> _What to do_
Scan the records below for the line containing "right knee: (243, 271)" and the line containing "right ankle: (78, 480)". Copy both, plus every line between, exactly.

Records for this exercise below:

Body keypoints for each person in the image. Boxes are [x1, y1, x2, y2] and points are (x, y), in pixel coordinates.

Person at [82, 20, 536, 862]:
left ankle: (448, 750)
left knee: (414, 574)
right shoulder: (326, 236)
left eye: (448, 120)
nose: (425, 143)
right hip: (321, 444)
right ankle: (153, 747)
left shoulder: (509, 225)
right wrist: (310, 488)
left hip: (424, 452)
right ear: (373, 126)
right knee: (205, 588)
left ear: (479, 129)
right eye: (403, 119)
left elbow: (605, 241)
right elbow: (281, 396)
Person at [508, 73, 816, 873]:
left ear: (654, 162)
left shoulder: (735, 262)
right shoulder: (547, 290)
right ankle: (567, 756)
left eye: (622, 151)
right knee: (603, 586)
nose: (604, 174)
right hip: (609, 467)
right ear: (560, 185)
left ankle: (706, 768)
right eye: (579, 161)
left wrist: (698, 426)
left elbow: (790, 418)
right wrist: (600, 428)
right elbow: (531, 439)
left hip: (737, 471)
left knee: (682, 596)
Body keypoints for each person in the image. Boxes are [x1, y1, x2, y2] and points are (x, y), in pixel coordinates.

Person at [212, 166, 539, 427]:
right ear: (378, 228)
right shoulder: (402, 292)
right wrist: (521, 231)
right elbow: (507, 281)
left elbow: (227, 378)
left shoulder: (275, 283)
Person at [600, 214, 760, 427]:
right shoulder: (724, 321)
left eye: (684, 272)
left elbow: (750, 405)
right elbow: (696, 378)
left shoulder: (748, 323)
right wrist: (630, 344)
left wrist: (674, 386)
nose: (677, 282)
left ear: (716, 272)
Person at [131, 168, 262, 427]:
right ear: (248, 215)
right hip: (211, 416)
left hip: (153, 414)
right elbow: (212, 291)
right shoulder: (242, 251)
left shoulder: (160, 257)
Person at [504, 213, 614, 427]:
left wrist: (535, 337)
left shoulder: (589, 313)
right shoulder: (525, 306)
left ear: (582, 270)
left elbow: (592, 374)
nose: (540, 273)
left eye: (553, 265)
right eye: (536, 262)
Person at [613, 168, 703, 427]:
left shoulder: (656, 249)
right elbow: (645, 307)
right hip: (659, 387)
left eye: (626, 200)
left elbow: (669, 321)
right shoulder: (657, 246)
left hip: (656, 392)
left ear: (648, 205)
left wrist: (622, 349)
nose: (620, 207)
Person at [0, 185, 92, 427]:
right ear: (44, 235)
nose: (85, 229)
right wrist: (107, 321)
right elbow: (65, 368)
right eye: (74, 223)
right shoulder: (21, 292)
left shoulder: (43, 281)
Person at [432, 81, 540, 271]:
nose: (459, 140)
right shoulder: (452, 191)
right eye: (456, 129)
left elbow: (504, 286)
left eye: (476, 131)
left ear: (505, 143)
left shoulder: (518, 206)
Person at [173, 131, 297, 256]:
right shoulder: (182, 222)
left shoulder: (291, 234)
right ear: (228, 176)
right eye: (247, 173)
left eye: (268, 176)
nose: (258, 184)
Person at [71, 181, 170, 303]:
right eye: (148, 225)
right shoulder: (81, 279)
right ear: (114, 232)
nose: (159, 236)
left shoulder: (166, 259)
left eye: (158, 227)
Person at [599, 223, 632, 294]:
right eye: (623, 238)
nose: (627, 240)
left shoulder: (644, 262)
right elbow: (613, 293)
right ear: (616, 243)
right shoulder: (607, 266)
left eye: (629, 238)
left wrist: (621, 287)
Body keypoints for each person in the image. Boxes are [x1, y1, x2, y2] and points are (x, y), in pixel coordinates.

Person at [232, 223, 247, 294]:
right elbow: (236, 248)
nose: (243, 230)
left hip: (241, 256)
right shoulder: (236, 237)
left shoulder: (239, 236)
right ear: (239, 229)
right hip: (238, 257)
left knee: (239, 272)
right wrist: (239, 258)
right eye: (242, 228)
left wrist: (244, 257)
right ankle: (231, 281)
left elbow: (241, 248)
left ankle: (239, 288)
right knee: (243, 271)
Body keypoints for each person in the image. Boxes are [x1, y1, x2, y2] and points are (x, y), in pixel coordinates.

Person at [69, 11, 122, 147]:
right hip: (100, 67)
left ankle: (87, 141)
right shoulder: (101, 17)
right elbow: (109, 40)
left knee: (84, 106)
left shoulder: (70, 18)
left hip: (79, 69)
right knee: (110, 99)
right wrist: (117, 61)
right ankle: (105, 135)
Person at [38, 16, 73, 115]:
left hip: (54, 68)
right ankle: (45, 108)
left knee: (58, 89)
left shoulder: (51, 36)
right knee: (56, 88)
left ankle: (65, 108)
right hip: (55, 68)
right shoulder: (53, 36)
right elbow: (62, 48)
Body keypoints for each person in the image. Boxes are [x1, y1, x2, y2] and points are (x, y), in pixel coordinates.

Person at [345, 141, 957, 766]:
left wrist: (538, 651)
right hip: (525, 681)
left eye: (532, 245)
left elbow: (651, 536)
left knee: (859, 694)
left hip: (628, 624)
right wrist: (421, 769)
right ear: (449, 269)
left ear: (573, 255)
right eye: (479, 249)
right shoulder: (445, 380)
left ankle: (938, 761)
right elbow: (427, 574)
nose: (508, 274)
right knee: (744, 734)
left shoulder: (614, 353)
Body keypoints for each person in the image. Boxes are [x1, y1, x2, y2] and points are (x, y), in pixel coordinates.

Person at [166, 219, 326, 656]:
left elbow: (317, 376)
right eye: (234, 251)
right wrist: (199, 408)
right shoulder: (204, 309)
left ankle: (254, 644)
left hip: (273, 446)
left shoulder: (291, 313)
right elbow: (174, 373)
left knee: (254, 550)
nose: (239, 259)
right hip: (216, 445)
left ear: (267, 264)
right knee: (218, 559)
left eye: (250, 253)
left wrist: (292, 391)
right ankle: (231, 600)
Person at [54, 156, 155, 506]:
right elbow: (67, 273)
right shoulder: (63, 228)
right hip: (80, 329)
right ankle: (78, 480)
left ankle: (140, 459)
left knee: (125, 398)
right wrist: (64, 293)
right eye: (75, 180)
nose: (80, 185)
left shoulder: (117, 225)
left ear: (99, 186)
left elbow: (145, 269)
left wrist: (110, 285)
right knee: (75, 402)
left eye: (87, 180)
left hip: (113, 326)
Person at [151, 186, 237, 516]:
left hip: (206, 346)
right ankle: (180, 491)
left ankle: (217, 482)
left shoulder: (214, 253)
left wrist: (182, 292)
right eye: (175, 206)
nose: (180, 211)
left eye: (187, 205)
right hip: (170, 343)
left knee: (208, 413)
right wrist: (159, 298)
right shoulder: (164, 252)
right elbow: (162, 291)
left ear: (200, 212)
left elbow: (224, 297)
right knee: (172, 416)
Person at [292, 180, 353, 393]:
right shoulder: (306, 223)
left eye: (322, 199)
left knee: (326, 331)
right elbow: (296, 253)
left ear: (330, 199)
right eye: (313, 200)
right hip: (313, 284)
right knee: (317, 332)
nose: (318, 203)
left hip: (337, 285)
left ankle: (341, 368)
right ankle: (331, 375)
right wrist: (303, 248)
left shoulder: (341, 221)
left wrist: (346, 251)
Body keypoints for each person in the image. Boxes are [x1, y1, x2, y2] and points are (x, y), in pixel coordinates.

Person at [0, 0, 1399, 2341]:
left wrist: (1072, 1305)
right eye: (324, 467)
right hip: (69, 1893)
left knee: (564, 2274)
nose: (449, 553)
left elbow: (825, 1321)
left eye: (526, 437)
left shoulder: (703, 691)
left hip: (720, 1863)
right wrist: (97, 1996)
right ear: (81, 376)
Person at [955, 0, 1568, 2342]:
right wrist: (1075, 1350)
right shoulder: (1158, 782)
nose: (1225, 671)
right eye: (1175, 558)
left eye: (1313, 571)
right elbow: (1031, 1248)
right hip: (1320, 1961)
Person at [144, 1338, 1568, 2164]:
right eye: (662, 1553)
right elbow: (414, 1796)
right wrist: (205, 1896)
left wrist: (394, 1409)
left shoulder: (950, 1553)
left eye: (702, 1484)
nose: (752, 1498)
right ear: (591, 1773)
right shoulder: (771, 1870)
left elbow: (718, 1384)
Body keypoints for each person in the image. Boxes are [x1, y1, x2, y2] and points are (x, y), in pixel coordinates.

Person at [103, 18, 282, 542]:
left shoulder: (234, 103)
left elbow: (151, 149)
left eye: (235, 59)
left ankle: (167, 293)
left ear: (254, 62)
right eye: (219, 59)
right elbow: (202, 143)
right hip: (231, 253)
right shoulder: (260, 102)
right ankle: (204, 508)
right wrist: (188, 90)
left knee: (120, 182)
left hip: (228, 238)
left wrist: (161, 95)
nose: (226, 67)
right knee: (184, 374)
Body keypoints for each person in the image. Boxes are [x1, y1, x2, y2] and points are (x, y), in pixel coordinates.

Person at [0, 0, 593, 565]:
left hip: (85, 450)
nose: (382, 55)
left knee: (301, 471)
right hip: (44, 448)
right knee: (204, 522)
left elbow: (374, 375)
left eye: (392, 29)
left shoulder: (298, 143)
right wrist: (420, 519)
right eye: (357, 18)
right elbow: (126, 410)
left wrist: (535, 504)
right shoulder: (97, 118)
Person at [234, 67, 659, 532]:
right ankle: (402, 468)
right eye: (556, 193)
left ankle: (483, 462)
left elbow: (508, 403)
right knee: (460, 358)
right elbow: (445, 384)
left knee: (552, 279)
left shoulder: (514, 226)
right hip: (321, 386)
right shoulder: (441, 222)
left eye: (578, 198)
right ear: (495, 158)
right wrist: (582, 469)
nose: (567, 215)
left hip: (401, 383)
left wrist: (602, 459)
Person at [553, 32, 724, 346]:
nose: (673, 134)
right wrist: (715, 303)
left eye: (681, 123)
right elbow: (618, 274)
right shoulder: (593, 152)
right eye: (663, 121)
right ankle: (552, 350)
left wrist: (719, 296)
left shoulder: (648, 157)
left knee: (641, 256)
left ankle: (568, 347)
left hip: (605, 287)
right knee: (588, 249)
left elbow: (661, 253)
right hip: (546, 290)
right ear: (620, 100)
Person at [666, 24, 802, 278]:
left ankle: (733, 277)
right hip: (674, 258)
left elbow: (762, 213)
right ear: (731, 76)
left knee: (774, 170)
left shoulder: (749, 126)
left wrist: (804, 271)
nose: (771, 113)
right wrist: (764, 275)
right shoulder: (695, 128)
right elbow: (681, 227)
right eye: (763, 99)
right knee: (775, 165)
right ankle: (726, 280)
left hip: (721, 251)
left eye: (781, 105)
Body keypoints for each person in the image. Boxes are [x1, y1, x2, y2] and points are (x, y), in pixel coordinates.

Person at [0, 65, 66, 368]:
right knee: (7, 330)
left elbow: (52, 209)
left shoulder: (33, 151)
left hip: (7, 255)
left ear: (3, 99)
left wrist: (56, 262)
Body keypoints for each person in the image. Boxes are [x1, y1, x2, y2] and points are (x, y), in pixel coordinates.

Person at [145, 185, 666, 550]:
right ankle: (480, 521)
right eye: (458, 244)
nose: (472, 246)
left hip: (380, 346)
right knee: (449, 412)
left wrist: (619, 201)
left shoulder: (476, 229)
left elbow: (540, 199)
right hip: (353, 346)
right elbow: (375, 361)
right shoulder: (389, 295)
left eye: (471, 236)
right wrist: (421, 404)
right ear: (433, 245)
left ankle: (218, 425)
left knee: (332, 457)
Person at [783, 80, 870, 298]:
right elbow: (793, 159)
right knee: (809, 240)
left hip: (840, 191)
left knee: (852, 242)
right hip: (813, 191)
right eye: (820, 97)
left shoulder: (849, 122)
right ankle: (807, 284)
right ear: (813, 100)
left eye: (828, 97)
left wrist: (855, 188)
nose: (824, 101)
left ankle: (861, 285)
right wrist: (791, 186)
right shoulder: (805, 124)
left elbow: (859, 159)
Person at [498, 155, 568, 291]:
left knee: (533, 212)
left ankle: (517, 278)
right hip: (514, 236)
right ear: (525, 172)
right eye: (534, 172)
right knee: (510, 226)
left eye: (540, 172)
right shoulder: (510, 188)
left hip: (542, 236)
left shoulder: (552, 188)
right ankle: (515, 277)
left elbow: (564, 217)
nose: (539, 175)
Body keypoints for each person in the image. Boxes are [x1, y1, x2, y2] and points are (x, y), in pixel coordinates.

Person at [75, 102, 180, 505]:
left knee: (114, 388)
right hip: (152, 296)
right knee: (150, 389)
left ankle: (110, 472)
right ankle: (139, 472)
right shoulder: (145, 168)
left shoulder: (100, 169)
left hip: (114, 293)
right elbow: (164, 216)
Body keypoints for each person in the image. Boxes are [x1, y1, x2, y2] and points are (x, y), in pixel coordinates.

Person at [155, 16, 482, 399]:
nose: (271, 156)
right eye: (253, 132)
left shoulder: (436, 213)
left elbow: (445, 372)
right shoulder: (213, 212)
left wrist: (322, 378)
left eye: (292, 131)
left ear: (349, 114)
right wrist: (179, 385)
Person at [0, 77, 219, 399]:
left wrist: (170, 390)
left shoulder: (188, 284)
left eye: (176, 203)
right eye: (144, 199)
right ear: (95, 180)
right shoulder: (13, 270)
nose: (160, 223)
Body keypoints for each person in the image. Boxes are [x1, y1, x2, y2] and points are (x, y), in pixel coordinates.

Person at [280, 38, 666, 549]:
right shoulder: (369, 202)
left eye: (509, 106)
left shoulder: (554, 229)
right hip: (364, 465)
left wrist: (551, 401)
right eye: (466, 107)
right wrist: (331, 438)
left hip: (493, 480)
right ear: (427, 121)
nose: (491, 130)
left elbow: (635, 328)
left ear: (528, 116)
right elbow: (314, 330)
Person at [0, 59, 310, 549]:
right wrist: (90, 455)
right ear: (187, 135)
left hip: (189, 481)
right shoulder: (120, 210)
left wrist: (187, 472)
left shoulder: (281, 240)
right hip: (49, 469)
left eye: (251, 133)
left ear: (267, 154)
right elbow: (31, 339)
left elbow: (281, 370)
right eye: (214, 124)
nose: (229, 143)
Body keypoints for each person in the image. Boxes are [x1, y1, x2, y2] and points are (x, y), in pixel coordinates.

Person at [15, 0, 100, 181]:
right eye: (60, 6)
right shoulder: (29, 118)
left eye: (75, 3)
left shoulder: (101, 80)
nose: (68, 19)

End of Records for this exercise.

> _Response box_
right knee: (243, 271)
Body keypoints for each person in the image. Boxes are [x1, y1, x2, y2] and points are (x, y), in pixel coordinates.

Person at [69, 11, 122, 147]:
right hip: (100, 67)
left ankle: (87, 141)
right shoulder: (101, 17)
right elbow: (109, 40)
left knee: (84, 106)
left shoulder: (70, 18)
left hip: (79, 69)
right knee: (110, 99)
right wrist: (117, 61)
right ankle: (105, 135)
Person at [38, 16, 73, 115]:
left hip: (54, 68)
right ankle: (45, 108)
left knee: (58, 89)
left shoulder: (51, 36)
right knee: (56, 88)
left ankle: (65, 108)
right hip: (55, 68)
right shoulder: (53, 36)
right elbow: (62, 48)
Body keypoints for each person in the image. Boxes are [x1, y1, x2, y2] and points are (x, y), in pixel coordinates.

Person at [345, 141, 957, 766]:
left wrist: (538, 651)
right hip: (525, 681)
left eye: (532, 245)
left elbow: (651, 536)
left knee: (859, 694)
left hip: (628, 624)
right wrist: (421, 769)
right ear: (449, 269)
left ear: (573, 255)
right eye: (479, 249)
right shoulder: (445, 380)
left ankle: (938, 761)
right elbow: (427, 574)
nose: (508, 274)
right knee: (744, 734)
left shoulder: (614, 353)
Body keypoints for each person in the image. Boxes are [x1, y1, x2, y2] and points are (x, y), in pixel coordinates.

Person at [166, 219, 326, 656]:
left elbow: (317, 376)
right eye: (234, 251)
right wrist: (199, 408)
right shoulder: (204, 309)
left ankle: (254, 644)
left hip: (273, 446)
left shoulder: (291, 313)
right elbow: (174, 373)
left knee: (254, 550)
nose: (239, 259)
right hip: (216, 445)
left ear: (267, 264)
right knee: (218, 559)
left eye: (250, 253)
left wrist: (292, 391)
right ankle: (231, 600)
Person at [54, 156, 155, 506]:
right elbow: (67, 273)
right shoulder: (63, 228)
right hip: (80, 329)
right ankle: (78, 480)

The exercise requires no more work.